Flake touted his opposition to earmarks as a move away from patronage and a move toward basing funding for projects on merit. "Arizona is far better without earmarks," Flake said.

Carmona said some earmarks aren't government pork spending, but rather an investment in communities.

Flake and Carmona agreed that Medicare needs to be overhauled, but differed on how to go about it.

Flake supported a GOP budget authored by Rep. Paul Ryan that would change how future Medicare beneficiaries now under age 55 would get health care coverage. Ryan's plan would provide future seniors with subsidies to help buy a private health plan or buy coverage through a government-run program modeled after the current system.

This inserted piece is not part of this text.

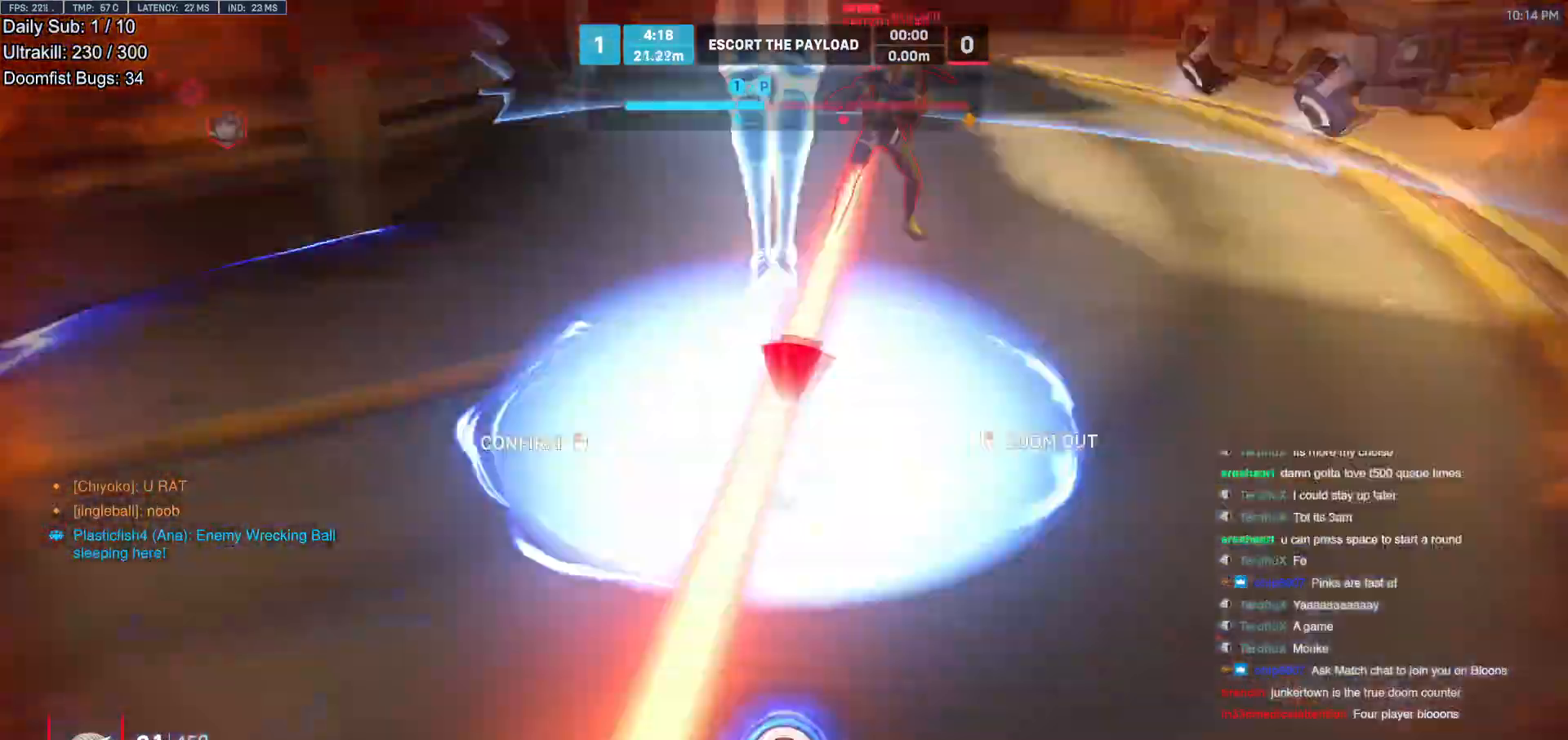
{"keys": ["d", "w"], "mouse": [], "events": [[17, "w", "up"], [67, "w", "down"], [433, "d", "down"]]}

Carmona said he opposes Ryan's plan because it transfers financial risks from the government to seniors and that seniors with chronic conditions such as diabetes, heart disease and high blood pressure will have difficulty getting coverage. Carmona proposed reducing health care costs for the elderly by focusing more on preventing diseases and by getting rid of more waste and fraud.

One clear difference between the candidates is on immigration.

Carmona said he admires Bush and the late Sen. Edward M. Kennedy for their attempts at legislation to toughen border security and give illegal immigrants already in the United States a pathway to citizenship.

Flake in the past also has supported comprehensive immigration reform, but adopted a narrower position on immigration when he announced his Senate candidacy last year.

Carmona said his GOP opponent changed his position to appeal to voters, while Flake said he eventually concluded that no one will trust the federal government to fix America's immigration woes until border security improves.

Other debates among Senate candidates are scheduled for Oct. 15 in Tucson and Oct. 25 in Yuma.